=== Task description ===
Up to and including the line with "wall art [305,222,439,288]", output the records exactly as they appear.
━━━━━ Provided records ━━━━━
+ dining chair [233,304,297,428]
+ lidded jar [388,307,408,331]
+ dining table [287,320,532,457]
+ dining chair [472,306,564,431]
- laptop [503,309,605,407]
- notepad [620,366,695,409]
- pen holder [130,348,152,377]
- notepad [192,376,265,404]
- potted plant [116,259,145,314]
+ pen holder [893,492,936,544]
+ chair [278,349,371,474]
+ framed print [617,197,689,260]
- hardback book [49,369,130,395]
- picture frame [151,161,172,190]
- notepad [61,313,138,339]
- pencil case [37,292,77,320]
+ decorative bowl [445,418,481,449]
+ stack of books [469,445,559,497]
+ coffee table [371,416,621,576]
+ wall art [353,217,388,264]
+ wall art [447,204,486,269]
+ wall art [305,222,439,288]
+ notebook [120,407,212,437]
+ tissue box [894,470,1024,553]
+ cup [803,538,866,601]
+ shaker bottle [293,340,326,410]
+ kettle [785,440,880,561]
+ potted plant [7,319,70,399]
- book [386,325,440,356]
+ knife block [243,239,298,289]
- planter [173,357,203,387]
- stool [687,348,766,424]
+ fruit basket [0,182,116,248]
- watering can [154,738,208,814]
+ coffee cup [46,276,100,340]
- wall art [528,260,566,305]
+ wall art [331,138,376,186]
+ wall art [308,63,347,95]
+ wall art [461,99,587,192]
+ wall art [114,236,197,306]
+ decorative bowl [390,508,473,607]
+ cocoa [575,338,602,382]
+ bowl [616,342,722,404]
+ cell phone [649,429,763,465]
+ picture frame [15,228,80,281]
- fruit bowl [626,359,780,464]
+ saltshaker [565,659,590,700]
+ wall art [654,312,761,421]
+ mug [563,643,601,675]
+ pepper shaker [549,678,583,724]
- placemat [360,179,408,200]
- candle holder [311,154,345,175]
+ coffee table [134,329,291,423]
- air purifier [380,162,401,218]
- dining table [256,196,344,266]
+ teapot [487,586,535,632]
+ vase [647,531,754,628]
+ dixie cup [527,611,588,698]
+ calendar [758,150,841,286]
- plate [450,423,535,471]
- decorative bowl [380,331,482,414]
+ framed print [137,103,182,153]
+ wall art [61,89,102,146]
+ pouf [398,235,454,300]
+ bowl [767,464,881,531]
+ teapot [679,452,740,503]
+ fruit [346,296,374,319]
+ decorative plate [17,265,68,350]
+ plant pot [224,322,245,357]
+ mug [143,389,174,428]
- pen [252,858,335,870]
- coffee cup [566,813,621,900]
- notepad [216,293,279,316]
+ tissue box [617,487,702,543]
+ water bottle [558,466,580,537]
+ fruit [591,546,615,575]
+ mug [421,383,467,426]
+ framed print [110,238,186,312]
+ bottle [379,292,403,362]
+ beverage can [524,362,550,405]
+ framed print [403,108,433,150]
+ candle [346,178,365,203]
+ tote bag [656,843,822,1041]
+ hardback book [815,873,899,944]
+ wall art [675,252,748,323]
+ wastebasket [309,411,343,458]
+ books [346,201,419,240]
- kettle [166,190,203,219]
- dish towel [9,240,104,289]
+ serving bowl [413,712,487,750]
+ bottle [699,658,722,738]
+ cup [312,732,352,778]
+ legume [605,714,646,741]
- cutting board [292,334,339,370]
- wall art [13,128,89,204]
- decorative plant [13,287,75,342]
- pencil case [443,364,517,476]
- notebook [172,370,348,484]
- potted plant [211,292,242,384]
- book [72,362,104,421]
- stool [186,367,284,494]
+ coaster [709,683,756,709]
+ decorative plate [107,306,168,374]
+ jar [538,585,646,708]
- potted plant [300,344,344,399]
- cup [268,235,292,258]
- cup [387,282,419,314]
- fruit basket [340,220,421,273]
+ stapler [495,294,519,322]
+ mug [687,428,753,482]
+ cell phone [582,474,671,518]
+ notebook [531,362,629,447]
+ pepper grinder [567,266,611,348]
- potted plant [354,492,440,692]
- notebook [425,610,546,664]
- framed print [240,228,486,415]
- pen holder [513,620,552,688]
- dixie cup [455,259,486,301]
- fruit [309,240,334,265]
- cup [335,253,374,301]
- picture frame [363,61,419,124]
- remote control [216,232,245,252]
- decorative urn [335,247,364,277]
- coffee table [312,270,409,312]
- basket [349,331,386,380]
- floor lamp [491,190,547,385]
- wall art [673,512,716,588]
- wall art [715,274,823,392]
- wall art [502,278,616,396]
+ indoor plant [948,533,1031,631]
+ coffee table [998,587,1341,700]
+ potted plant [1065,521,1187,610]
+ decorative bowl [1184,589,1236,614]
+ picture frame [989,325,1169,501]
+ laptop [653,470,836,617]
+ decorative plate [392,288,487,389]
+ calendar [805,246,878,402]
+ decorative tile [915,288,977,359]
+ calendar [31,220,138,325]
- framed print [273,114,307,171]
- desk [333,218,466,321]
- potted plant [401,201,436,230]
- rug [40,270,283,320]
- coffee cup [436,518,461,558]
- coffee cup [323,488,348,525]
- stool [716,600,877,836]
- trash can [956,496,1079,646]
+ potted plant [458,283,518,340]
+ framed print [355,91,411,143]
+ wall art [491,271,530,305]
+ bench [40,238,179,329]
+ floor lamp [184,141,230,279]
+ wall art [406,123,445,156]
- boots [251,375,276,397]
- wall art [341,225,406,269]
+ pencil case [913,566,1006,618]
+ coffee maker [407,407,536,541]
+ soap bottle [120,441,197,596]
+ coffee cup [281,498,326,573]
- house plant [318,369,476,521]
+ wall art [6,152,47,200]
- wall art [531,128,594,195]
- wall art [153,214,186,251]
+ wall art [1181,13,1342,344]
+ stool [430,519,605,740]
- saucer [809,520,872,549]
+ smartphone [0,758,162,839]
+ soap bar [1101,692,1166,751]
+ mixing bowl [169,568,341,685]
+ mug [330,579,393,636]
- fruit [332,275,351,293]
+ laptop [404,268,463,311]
━━━━━
=== Task result ===
+ dining chair [233,304,297,428]
+ lidded jar [388,307,408,331]
+ dining table [287,320,532,457]
+ dining chair [472,306,564,431]
- laptop [503,309,605,407]
- notepad [620,366,695,409]
- pen holder [130,348,152,377]
- notepad [192,376,265,404]
- potted plant [116,259,145,314]
+ pen holder [893,492,936,544]
+ chair [278,349,371,474]
+ framed print [617,197,689,260]
- hardback book [49,369,130,395]
- picture frame [151,161,172,190]
- notepad [61,313,138,339]
- pencil case [37,292,77,320]
+ decorative bowl [445,418,481,449]
+ stack of books [469,445,559,497]
+ coffee table [371,416,621,576]
+ wall art [353,217,388,264]
+ wall art [447,204,486,269]
+ wall art [305,222,439,288]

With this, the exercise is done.